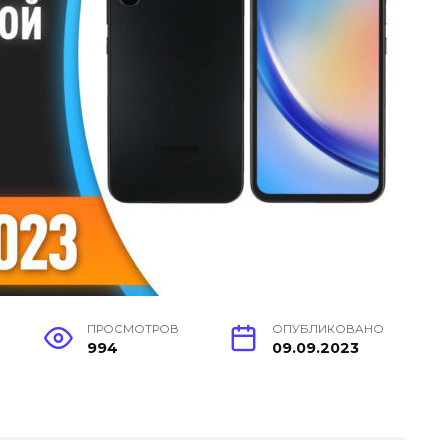
ПРОСМОТРОВ
ОПУБЛИКОВАНО
994
09.09.2023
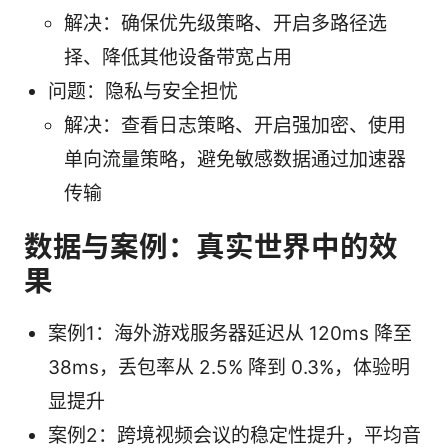
解决：确保优先级策略、开启多路径选
择、降低其他设备带宽占用
问题：隐私与安全担忧
解决：查看日志策略、开启强加密、使用
单向流量策略，避免敏感数据通过加速器
传输
数据与案例：真实世界中的效
果
案例1：海外游戏服务器延迟从 120ms 降至
38ms，丢包率从 2.5% 降到 0.3%，体验明
显提升
案例2：跨境视频会议的稳定性提升，平均音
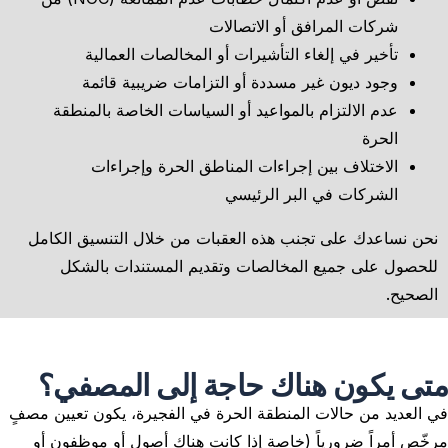
شركات المرافق أو الاتصالات
تأخير في إلغاء التأشيرات أو المخالصات العمالية
وجود ديون غير مسددة أو التزامات ضريبية قائمة
عدم الالتزام بالمواعيد أو السياسات الخاصة بالمنطقة
الحرة
الاختلاف بين إجراءات المناطق الحرة وإجراءات
الشركات في البر الرئيسي
نحن نساعدك على تجنب هذه العقبات من خلال التنسيق الكامل
للحصول على جميع المخالصات وتقديم المستندات بالشكل
الصحيح.
متى يكون هناك حاجة إلى المصفي؟
في العديد من حالات المنطقة الحرة في الفجيرة، يكون تعيين مصفٍ
مرخّص أمراً ضرورياً (خاصة إذا كانت هناك أصول أو موظفون أو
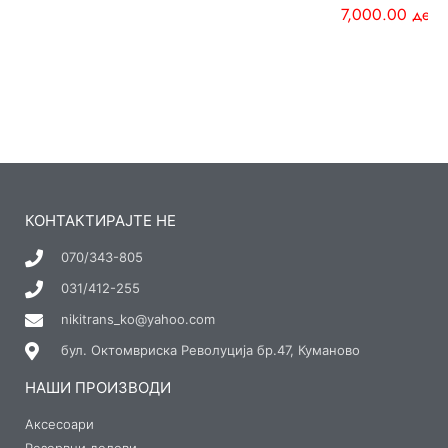
7,000.00
ден
КОНТАКТИРАЈТЕ НЕ
070/343-805
031/412-255
nikitrans_ko@yahoo.com
бул. Октомвриска Револуција бр.47, Куманово
НАШИ ПРОИЗВОДИ
Аксесоари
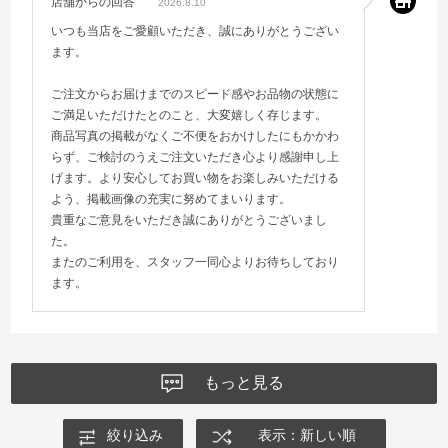
店舗からの回答
2026.8.10
いつも当店をご愛顧いただき、誠にありがとうござい
ます。
ご注文からお届けまでのスピード感やお品物の状態に
ご満足いただけたとのこと、大変嬉しく存じます。
商品写真の掲載がなくご不便をおかけしたにもかかわ
らず、ご検討のうえご注文いただき心より感謝申し上
げます。より安心してお買い物をお楽しみいただける
よう、掲載画像の充実に努めてまいります。
貴重なご意見をいただき誠にありがとうございまし
た。
またのご利用を、スタッフ一同心よりお待ちしており
ます。
もっと見る
絞り込み
表示：新しい順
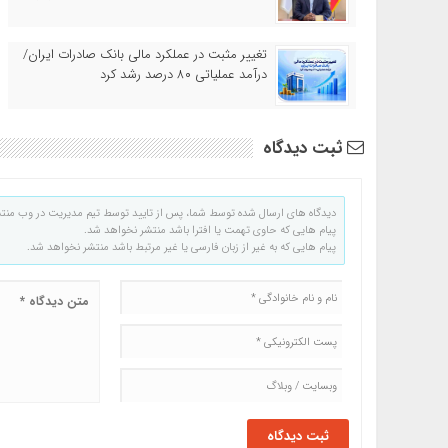
تغییر مثبت در عملکرد مالی بانک صادرات ایران/
درآمد عملیاتی ۸۰ درصد رشد کرد
ثبت دیدگاه
دیدگاه های ارسال شده توسط شما، پس از تایید توسط تیم مدیریت در وب منت
پیام هایی که حاوی تهمت یا افترا باشد منتشر نخواهد شد.
پیام هایی که به غیر از زبان فارسی یا غیر مرتبط باشد منتشر نخواهد شد.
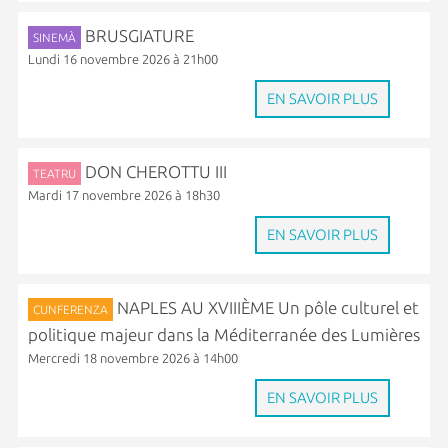
BRUSGIATURE
SINEMÀ
Lundi 16 novembre 2026 à 21h00
EN SAVOIR PLUS
DON CHEROTTU III
TEATRU
Mardi 17 novembre 2026 à 18h30
EN SAVOIR PLUS
NAPLES AU XVIIIÈME Un pôle culturel et
CUNFERENZA
politique majeur dans la Méditerranée des Lumières
Mercredi 18 novembre 2026 à 14h00
EN SAVOIR PLUS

##########

Please retype exactly the lines from the one containing "درآمد عملیاتی ۸۰ درصد رشد کرد" through the last line of the records, both included, leaving out every picture.

§ **RESULT**:
درآمد عملیاتی ۸۰ درصد رشد کرد
ثبت دیدگاه
دیدگاه های ارسال شده توسط شما، پس از تایید توسط تیم مدیریت در وب منت
پیام هایی که حاوی تهمت یا افترا باشد منتشر نخواهد شد.
پیام هایی که به غیر از زبان فارسی یا غیر مرتبط باشد منتشر نخواهد شد.
BRUSGIATURE
SINEMÀ
Lundi 16 novembre 2026 à 21h00
EN SAVOIR PLUS
DON CHEROTTU III
TEATRU
Mardi 17 novembre 2026 à 18h30
EN SAVOIR PLUS
NAPLES AU XVIIIÈME Un pôle culturel et
CUNFERENZA
politique majeur dans la Méditerranée des Lumières
Mercredi 18 novembre 2026 à 14h00
EN SAVOIR PLUS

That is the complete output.